錦織のクレーシーズンは過去最高の結果でした。最後のツォンガ戦は勝てる相手だったがまさかあのベテランがあれほどやるとは思っていないので虚をつかれた印象はありますね。おそらく現地のファンですらも彼のあのレベルのプレーは久しぶりか下手をすると初めてくらいのものだったのでは。勝者のはしゃぎようからもそれは伺えます。まだ準々決勝だぞ‥という雰囲気は漂っていましたが。ツォンガは「いつかやりたかった」というパフォーマンスを早々とやってしまったことでセミファイナルでの低調が予想されますが果たして。まあそれくらい今の錦織に勝てたことが誇らしかったのだろう。フランスの観客よりも遥かにこの若き日本人プレーヤーをリスペクトしていた証とも言えます。

結局は序盤の謎の低調ぶりが響いたということで、中断後の好パフォーマンスがあと2ゲーム前に始まっていたら逆に3-1で勝っていたと思います。力関係から言えばそうなるのですが、この日は不思議なくらいに単調なプレーに終始していた。ドロップショットの感覚も悪かったのだろうが、それ以前にショットの多様性に欠けていたのが気になった。錦織のショットは長短に高低、角度さらに時間まで自在に使いつつ相手を翻弄するのが真骨頂。その幅を狭くしていたのが“作戦”の一部だったのかは明らかにはされないはずだが、ひとえにフランス人との打ち合いを望んだことで相手を調子付かせたのは事実。完全アウェイの偏向応援も手伝って錦織のメンタルは平静さを失いかけていました。
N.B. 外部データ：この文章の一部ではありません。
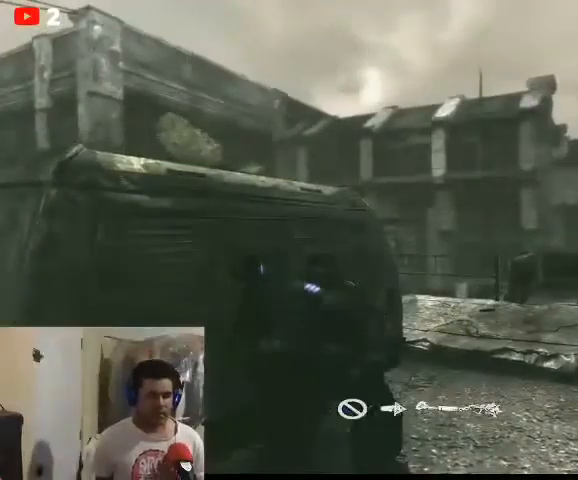
{"buttons": [], "left_stick": "center", "right_stick": "center", "events": []}
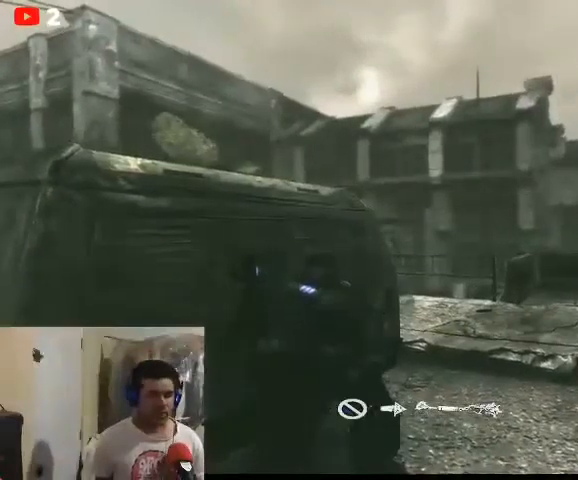
{"buttons": [], "left_stick": "center", "right_stick": "center", "events": []}
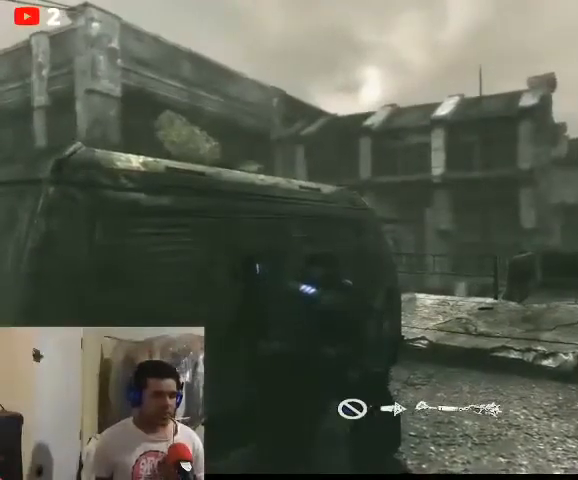
{"buttons": [], "left_stick": "center", "right_stick": "center", "events": []}
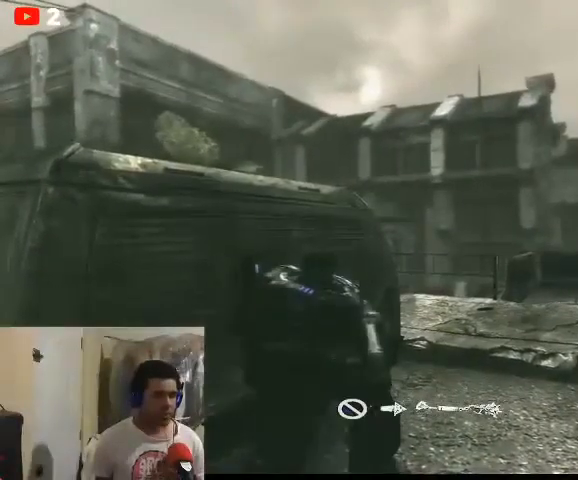
{"buttons": [], "left_stick": "center", "right_stick": "center", "events": []}
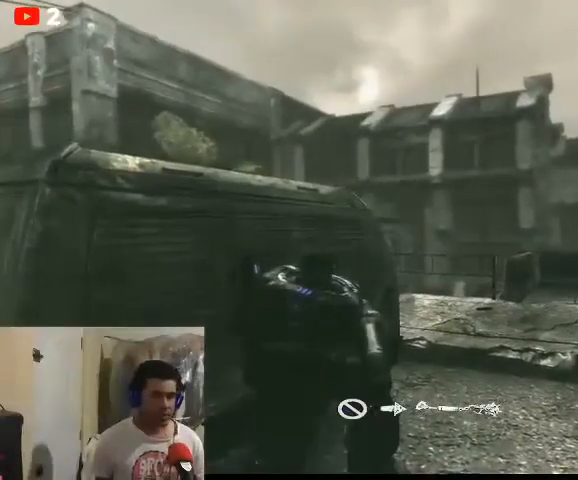
{"buttons": ["R1"], "left_stick": "center", "right_stick": "center", "events": [[300, "R1", "down"], [433, "R1", "up"], [500, "R1", "down"]]}
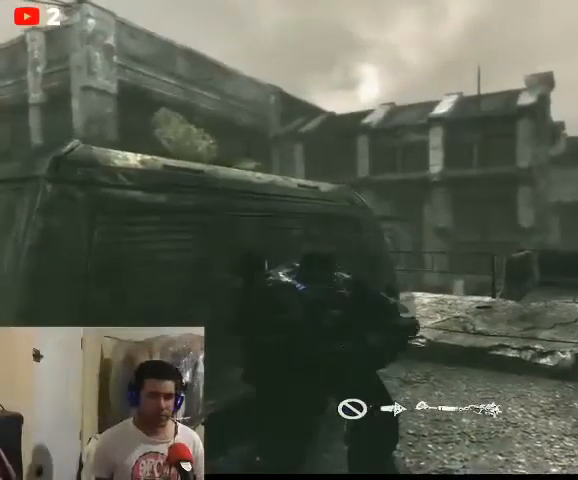
{"buttons": [], "left_stick": "center", "right_stick": "center", "events": [[100, "R1", "up"]]}
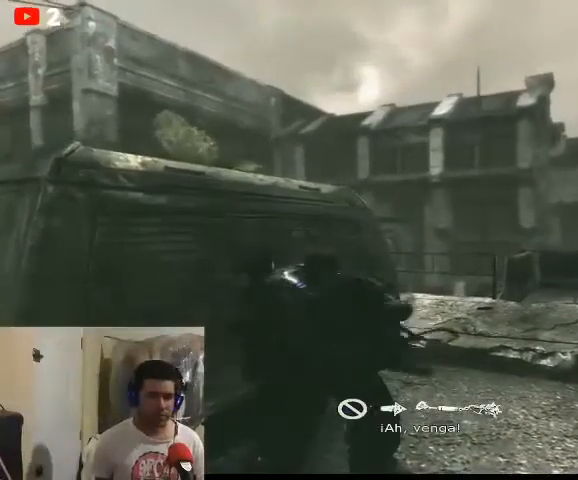
{"buttons": [], "left_stick": "center", "right_stick": "center", "events": []}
それがあのありえないアクシデントで変わってしまうのだから面白いですね。すでに勝機を失っていたとは言え、そこからの二人のプレーは興奮に値するもので、本当にクレーなのかと思うほどの早い展開など随所に見所がありました。

錦織の今季のクレーシーズンは4大会に出場して13勝3敗。バルセロナで優勝し、そのあとはマレー、ジョコビッチ、そして今回のツォンガに敗けた。本人も言ってる事だけど満足できる内容でしょう。昨季得た自信をさらに深める事ができたはずで、来季につながると思います。チャンをコーチに迎えた選手が「全仏でグランドスラム初制覇」は素敵なシナリオだと思っているが、来年のそれまでには3つのGSがあり、そのどれもにチャンスがあるのが今の錦織。マスターズ1000での初制覇も早く観てみたいものだしその可能性がある日本人選手の存在に感謝しかない。